Text as Data

Text as Data



Workshop companion:


Digital humanists have been using and developing, for decades, a wide range of digital methods and software tools for text analysis that, in recent years, tend to be more user friendly and less demanding in terms of cost and computing resources. At the same time, mass digitization projects and new web-based publishing platforms and environments have opened up new possibilities for the analysis and exploration of text as data in different historical, cultural and linguistic contexts. These trends seem to remove many of the technological entry barriers for scholars interested in the analysis in literary and historical texts and text archives and resources but at the same they pose new problems and challenges in terms of the biases and assumptions, ethical issues, and socio-political implications of compiling, quantifying, analyzing visualizing texts.
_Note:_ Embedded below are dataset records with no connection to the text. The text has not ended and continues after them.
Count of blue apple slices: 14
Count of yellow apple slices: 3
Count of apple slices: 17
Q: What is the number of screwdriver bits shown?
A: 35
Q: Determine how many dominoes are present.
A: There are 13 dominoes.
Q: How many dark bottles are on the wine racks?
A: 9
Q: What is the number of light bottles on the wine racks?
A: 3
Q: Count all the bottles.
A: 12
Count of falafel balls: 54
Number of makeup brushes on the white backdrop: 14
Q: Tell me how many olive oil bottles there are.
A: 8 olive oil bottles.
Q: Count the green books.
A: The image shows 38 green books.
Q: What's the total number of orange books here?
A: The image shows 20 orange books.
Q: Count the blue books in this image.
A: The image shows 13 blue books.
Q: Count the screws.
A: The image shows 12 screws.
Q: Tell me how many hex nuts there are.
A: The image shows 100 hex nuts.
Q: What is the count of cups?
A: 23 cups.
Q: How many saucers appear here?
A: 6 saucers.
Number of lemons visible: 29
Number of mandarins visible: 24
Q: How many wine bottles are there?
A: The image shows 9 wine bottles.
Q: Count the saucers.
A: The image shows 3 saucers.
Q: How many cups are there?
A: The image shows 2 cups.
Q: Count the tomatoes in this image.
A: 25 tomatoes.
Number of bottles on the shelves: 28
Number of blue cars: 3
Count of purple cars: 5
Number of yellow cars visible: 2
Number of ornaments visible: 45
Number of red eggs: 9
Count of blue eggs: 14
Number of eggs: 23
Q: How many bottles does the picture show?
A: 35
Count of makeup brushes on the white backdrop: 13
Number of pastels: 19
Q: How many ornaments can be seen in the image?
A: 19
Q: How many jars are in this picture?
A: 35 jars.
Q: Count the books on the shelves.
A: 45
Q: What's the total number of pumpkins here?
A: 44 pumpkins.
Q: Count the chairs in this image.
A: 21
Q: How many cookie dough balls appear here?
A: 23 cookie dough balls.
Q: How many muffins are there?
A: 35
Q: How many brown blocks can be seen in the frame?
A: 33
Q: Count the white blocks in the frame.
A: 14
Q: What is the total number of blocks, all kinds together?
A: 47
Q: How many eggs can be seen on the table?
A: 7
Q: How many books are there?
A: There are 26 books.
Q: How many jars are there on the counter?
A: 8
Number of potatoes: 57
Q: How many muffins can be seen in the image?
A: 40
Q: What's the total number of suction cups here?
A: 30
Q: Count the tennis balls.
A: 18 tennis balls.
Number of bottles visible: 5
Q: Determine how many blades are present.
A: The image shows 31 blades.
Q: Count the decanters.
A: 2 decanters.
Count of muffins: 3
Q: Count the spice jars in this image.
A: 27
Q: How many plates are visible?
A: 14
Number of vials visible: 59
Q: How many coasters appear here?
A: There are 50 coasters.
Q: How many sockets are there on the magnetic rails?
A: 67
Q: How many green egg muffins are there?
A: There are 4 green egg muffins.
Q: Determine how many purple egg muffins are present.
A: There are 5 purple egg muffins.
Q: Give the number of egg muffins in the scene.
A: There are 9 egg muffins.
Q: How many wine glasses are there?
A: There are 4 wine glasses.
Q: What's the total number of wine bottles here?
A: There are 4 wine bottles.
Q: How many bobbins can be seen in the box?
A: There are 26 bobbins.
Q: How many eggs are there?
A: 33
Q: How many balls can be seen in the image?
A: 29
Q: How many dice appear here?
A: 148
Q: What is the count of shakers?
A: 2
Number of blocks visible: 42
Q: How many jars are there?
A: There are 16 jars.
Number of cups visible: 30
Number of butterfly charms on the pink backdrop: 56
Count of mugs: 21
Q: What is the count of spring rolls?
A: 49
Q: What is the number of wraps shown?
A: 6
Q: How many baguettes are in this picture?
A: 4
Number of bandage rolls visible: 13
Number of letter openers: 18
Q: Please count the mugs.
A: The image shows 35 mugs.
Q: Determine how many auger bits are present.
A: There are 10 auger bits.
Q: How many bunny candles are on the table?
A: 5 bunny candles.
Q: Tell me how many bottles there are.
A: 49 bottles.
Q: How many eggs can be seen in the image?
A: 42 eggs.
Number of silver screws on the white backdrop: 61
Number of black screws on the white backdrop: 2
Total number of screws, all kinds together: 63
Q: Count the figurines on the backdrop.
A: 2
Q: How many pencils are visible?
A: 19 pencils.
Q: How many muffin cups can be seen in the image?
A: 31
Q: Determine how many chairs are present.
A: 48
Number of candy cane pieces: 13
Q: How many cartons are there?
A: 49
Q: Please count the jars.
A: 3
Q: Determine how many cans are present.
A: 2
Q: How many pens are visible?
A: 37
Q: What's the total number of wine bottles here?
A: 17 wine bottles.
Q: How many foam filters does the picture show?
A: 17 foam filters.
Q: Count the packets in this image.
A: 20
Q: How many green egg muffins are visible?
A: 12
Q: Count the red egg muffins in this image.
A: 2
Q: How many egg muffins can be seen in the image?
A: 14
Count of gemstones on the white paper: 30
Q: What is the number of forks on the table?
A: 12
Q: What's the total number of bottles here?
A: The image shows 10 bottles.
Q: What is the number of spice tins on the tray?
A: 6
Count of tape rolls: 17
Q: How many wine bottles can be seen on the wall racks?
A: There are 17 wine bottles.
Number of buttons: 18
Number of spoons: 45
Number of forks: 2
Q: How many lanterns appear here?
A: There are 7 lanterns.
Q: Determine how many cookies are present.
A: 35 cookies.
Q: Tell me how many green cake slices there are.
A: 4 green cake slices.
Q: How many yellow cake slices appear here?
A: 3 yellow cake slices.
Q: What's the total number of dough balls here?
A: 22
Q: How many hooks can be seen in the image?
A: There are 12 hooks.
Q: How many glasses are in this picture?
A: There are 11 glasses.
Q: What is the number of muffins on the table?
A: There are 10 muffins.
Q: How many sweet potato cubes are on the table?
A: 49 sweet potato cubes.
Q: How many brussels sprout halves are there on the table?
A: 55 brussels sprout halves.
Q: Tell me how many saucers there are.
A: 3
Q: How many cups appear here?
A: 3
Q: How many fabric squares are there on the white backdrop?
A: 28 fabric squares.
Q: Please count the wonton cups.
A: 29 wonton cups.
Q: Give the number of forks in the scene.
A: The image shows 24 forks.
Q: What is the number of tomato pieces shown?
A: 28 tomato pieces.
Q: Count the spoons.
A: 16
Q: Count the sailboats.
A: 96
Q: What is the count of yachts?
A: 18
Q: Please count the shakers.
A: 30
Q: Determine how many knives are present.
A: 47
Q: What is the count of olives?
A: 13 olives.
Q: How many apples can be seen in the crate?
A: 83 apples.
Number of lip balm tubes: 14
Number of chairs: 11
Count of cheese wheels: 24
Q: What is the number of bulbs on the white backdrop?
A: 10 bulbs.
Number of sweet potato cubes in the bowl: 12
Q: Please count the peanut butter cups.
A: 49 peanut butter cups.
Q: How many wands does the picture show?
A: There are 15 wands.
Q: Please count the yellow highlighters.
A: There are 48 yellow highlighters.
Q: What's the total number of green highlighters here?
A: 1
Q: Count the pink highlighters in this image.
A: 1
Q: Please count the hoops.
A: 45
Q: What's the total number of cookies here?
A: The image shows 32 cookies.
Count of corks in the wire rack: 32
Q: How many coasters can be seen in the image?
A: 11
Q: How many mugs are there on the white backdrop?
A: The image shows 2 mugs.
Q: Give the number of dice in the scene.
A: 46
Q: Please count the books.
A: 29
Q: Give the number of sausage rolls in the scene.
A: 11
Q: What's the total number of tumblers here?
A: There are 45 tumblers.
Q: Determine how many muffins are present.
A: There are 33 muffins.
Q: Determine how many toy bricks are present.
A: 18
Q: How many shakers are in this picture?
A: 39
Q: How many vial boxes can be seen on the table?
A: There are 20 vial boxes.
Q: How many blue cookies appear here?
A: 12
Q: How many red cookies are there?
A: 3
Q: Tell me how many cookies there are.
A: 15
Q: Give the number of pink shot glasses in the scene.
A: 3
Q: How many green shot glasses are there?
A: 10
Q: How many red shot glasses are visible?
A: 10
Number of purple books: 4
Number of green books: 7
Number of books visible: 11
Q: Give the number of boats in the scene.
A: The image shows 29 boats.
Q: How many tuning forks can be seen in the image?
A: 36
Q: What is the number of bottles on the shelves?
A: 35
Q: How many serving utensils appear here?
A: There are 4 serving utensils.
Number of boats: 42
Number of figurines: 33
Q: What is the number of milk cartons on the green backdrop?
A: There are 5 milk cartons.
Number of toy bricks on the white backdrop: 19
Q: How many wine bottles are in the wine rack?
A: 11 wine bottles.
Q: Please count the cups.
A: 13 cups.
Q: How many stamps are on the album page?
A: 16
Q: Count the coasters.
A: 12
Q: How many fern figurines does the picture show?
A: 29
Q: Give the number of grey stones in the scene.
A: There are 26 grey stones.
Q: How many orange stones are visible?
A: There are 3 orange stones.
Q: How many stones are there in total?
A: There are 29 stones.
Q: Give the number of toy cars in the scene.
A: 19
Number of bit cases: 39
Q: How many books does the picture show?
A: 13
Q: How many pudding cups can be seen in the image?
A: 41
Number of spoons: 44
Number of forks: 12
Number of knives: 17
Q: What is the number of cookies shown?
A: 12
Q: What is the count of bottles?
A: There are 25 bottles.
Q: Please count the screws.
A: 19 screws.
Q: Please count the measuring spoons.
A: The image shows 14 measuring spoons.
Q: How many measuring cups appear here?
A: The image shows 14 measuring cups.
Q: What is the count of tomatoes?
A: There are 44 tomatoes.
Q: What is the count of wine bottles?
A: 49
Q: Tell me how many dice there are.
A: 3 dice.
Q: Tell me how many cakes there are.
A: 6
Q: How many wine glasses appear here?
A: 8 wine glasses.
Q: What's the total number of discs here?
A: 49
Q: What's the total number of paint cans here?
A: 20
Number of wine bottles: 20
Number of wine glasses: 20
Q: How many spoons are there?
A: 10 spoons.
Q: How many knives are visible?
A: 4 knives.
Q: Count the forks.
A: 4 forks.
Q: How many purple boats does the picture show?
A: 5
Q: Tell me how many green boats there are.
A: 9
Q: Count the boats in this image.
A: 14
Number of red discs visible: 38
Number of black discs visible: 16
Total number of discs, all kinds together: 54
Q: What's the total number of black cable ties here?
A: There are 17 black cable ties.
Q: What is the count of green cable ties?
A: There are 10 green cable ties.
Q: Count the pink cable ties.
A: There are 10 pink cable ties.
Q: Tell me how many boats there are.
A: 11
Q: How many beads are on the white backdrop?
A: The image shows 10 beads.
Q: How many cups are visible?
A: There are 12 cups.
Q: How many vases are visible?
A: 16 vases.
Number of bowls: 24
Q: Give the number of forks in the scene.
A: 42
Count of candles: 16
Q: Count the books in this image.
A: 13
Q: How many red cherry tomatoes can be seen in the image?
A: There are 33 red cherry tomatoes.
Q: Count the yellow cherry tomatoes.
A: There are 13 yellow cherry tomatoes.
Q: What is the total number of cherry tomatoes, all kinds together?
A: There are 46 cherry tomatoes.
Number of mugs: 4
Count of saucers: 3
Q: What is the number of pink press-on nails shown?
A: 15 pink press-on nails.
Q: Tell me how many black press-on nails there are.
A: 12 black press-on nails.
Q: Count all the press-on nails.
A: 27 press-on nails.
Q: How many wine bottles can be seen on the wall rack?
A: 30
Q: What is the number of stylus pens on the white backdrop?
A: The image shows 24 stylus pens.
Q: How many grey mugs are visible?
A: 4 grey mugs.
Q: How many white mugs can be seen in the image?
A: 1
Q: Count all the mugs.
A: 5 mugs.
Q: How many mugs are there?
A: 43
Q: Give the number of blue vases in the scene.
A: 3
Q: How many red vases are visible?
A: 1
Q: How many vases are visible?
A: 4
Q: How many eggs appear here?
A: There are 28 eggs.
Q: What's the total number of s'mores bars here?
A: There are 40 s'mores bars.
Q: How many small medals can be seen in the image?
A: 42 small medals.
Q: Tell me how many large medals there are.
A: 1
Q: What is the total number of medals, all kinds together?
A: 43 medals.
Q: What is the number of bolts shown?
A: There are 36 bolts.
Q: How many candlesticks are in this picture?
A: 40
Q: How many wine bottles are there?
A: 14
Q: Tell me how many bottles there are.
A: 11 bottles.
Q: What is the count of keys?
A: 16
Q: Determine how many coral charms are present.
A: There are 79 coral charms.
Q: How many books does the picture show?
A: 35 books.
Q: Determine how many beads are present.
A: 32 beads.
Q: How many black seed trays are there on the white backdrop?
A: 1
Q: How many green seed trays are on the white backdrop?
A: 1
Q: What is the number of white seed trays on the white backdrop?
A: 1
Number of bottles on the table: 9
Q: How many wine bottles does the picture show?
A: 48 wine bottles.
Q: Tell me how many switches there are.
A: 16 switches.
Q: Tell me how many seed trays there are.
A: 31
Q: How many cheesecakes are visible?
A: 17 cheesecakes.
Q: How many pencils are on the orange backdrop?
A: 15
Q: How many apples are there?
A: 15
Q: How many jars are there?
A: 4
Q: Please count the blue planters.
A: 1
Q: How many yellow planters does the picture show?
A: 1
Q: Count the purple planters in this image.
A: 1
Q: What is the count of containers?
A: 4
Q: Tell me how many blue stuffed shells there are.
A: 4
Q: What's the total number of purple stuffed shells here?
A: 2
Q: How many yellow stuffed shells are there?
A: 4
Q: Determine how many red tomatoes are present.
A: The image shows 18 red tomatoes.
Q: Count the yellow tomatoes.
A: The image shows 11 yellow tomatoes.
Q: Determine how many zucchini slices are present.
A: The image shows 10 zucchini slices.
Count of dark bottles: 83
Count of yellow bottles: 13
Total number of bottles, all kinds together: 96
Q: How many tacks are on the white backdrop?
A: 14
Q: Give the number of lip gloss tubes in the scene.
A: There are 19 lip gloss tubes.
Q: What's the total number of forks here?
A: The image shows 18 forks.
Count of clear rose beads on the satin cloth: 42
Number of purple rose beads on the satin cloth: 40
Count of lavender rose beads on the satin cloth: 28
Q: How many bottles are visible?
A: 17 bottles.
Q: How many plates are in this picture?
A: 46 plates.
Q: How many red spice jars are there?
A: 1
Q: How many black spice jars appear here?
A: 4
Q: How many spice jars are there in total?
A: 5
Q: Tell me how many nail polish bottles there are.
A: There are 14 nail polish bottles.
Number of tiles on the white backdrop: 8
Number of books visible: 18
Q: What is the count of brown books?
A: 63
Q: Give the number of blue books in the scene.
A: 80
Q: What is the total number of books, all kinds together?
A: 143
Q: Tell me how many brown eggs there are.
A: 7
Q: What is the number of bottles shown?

This series of workshops will introduce participants to some basic computational tools and methods for text analysis and exploration such as Voyant Tools, AntConc, Jstor’s Text Analyzer, Recogito, the Natural Language Toolkit, and will cover different stages in the lifecycle of text analysis projects, from compiling corpora and cleaning data sources, statistical analysis, visualization and publishing, with sustainability in mind. In order to test digital tools and methods, we will be using examples of different texts (by genre or subject) and datasets including some multilingual resources. No coding skills or previous experience with computational text analysis is required.